* _About this task_
Reproduce the data exactly. Omit no record.

Data under study: Begin

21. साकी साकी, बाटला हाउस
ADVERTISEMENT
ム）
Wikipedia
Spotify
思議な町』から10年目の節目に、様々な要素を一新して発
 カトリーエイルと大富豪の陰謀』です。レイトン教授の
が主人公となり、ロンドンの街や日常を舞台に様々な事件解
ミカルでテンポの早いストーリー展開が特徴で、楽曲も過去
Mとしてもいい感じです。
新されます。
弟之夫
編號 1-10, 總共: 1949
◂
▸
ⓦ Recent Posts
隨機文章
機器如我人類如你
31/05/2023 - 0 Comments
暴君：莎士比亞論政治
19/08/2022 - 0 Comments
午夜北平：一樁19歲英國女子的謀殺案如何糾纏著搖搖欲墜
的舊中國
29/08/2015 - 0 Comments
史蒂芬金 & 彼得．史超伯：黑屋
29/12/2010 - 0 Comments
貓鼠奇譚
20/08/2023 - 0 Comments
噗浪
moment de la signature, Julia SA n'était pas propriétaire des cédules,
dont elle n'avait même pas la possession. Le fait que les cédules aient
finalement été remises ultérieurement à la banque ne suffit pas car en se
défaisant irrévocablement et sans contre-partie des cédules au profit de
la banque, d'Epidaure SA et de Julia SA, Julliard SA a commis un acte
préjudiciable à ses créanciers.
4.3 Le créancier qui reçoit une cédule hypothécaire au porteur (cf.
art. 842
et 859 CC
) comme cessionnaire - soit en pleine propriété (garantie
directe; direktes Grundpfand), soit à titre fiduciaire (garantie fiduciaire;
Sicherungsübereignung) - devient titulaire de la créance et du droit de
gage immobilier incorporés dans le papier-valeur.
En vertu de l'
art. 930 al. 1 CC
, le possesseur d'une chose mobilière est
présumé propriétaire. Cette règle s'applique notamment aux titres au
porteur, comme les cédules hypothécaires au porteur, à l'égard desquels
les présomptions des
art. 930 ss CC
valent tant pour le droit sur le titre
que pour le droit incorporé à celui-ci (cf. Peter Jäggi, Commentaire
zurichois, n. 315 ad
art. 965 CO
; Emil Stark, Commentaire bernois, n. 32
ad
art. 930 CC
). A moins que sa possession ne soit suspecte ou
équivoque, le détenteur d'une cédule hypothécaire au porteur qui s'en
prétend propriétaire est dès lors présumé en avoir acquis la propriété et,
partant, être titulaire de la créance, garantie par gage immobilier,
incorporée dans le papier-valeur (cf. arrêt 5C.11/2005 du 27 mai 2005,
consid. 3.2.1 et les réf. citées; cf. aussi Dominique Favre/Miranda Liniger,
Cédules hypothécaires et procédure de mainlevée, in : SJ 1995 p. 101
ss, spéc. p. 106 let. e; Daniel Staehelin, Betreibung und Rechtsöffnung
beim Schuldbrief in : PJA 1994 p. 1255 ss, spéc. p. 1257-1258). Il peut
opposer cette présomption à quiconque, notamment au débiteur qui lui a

Data under study: End

* _Expected output_
21. साकी साकी, बाटला हाउस
ADVERTISEMENT
ム）
Wikipedia
Spotify
思議な町』から10年目の節目に、様々な要素を一新して発
 カトリーエイルと大富豪の陰謀』です。レイトン教授の
が主人公となり、ロンドンの街や日常を舞台に様々な事件解
ミカルでテンポの早いストーリー展開が特徴で、楽曲も過去
Mとしてもいい感じです。
新されます。
弟之夫
編號 1-10, 總共: 1949
◂
▸
ⓦ Recent Posts
隨機文章
機器如我人類如你
31/05/2023 - 0 Comments
暴君：莎士比亞論政治
19/08/2022 - 0 Comments
午夜北平：一樁19歲英國女子的謀殺案如何糾纏著搖搖欲墜
的舊中國
29/08/2015 - 0 Comments
史蒂芬金 & 彼得．史超伯：黑屋
29/12/2010 - 0 Comments
貓鼠奇譚
20/08/2023 - 0 Comments
噗浪
moment de la signature, Julia SA n'était pas propriétaire des cédules,
dont elle n'avait même pas la possession. Le fait que les cédules aient
finalement été remises ultérieurement à la banque ne suffit pas car en se
défaisant irrévocablement et sans contre-partie des cédules au profit de
la banque, d'Epidaure SA et de Julia SA, Julliard SA a commis un acte
préjudiciable à ses créanciers.
4.3 Le créancier qui reçoit une cédule hypothécaire au porteur (cf.
art. 842
et 859 CC
) comme cessionnaire - soit en pleine propriété (garantie
directe; direktes Grundpfand), soit à titre fiduciaire (garantie fiduciaire;
Sicherungsübereignung) - devient titulaire de la créance et du droit de
gage immobilier incorporés dans le papier-valeur.
En vertu de l'
art. 930 al. 1 CC
, le possesseur d'une chose mobilière est
présumé propriétaire. Cette règle s'applique notamment aux titres au
porteur, comme les cédules hypothécaires au porteur, à l'égard desquels
les présomptions des
art. 930 ss CC
valent tant pour le droit sur le titre
que pour le droit incorporé à celui-ci (cf. Peter Jäggi, Commentaire
zurichois, n. 315 ad
art. 965 CO
; Emil Stark, Commentaire bernois, n. 32
ad
art. 930 CC
). A moins que sa possession ne soit suspecte ou
équivoque, le détenteur d'une cédule hypothécaire au porteur qui s'en
prétend propriétaire est dès lors présumé en avoir acquis la propriété et,
partant, être titulaire de la créance, garantie par gage immobilier,
incorporée dans le papier-valeur (cf. arrêt 5C.11/2005 du 27 mai 2005,
consid. 3.2.1 et les réf. citées; cf. aussi Dominique Favre/Miranda Liniger,
Cédules hypothécaires et procédure de mainlevée, in : SJ 1995 p. 101
ss, spéc. p. 106 let. e; Daniel Staehelin, Betreibung und Rechtsöffnung
beim Schuldbrief in : PJA 1994 p. 1255 ss, spéc. p. 1257-1258). Il peut
opposer cette présomption à quiconque, notamment au débiteur qui lui a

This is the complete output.